(DATA SHOWN)

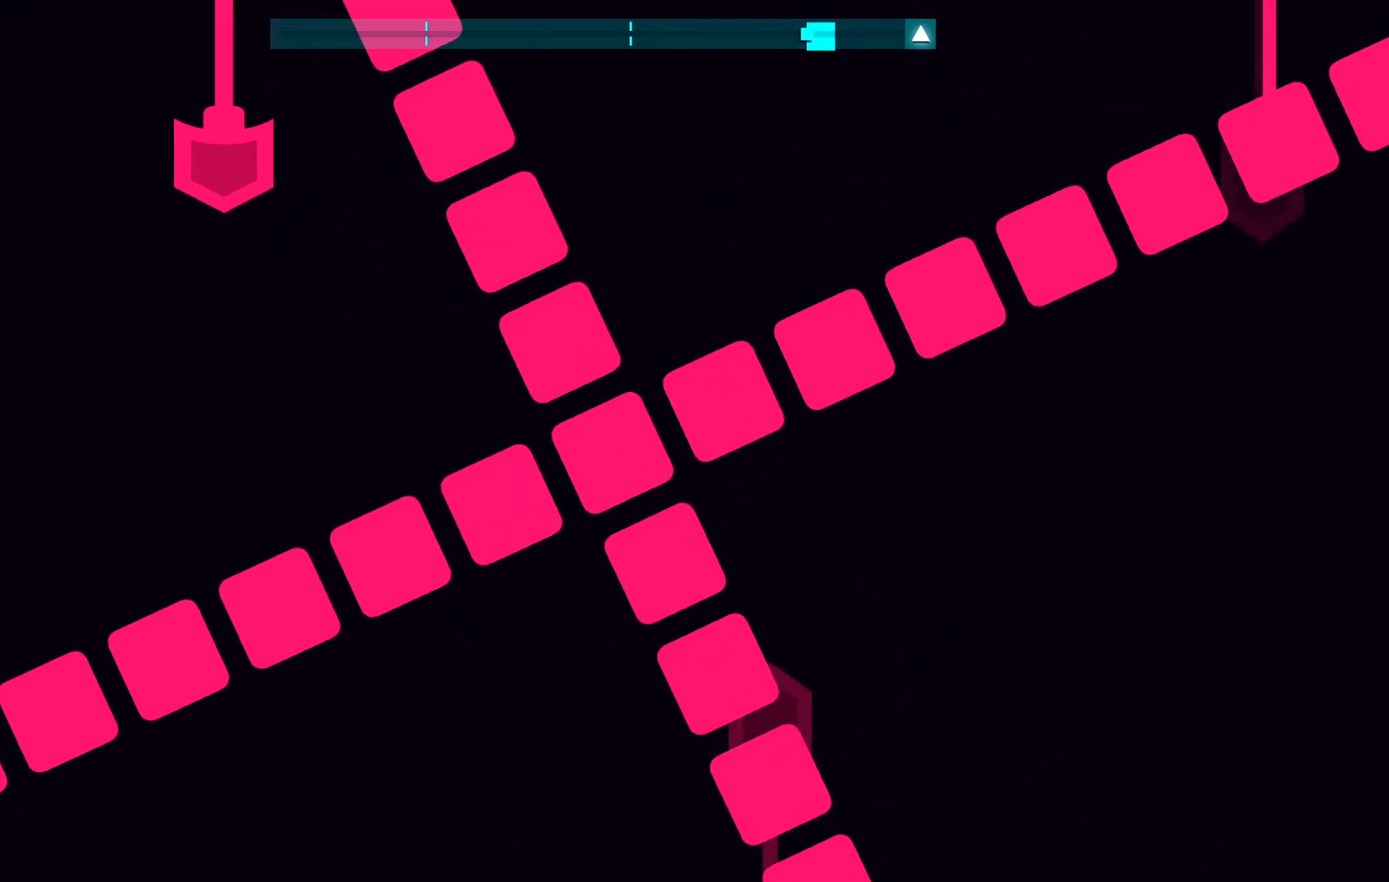
{"keys": [], "events": [[183, "d", "down"], [350, "d", "up"]]}
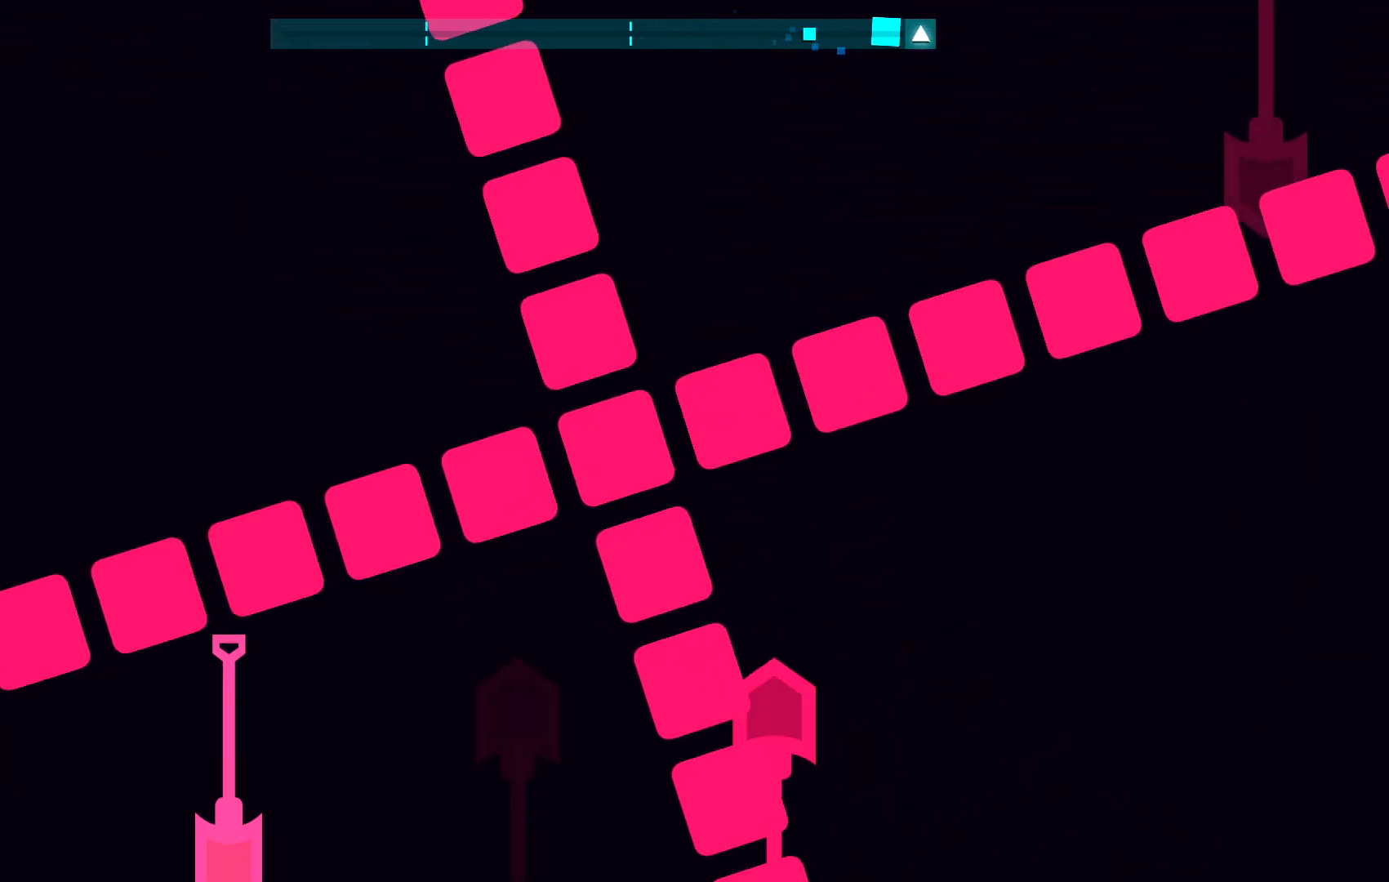
{"keys": [], "events": []}
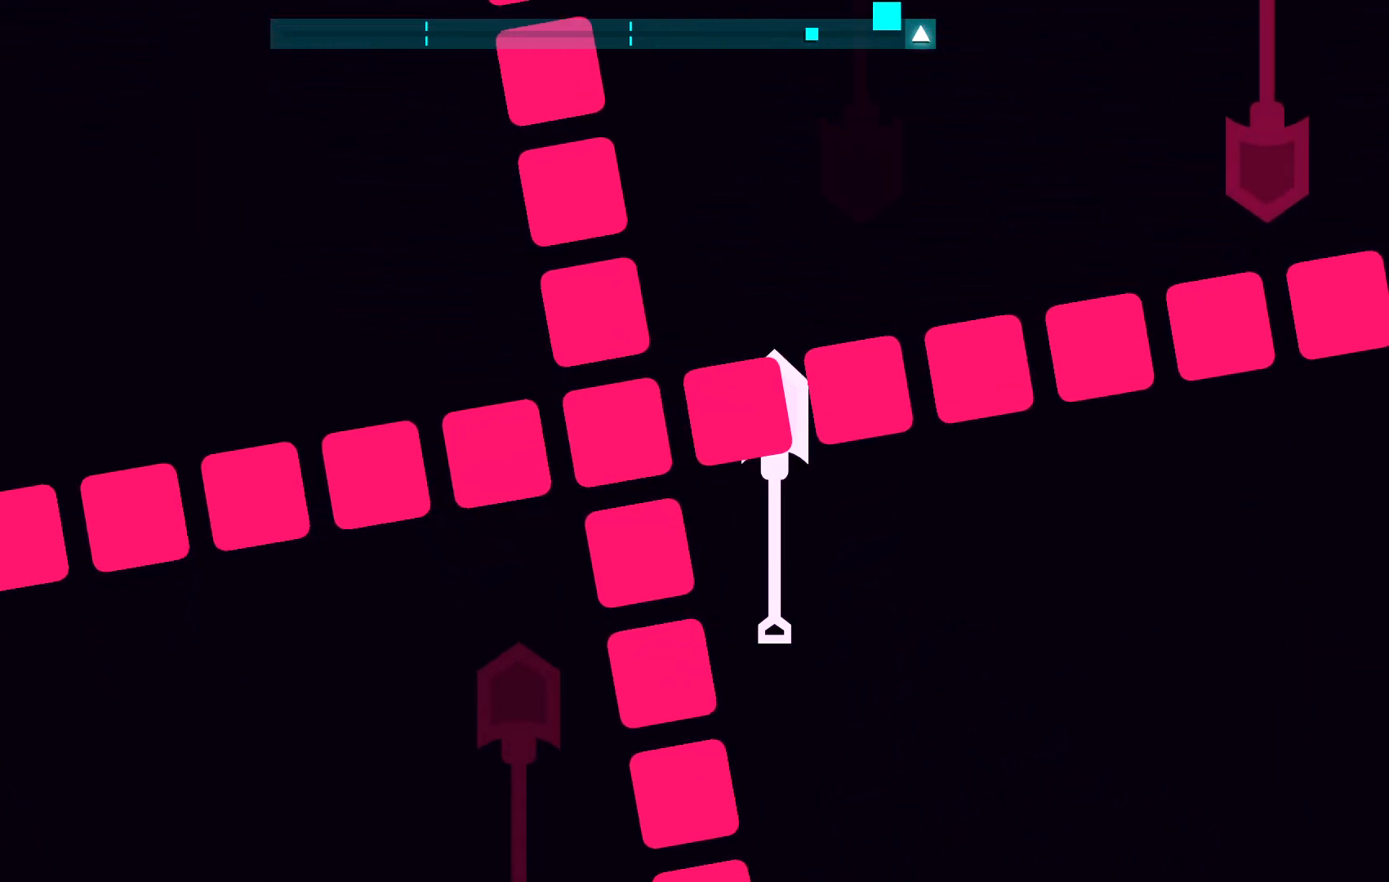
{"keys": ["d", "s"], "events": [[367, "d", "down"], [483, "s", "down"]]}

(End DATA SHOWN)

YOUR INSTRUCTIONS:
Please provide the number of lines in the listing above that contain the word "down", and nothing further.

YOUR SOLUTION:
2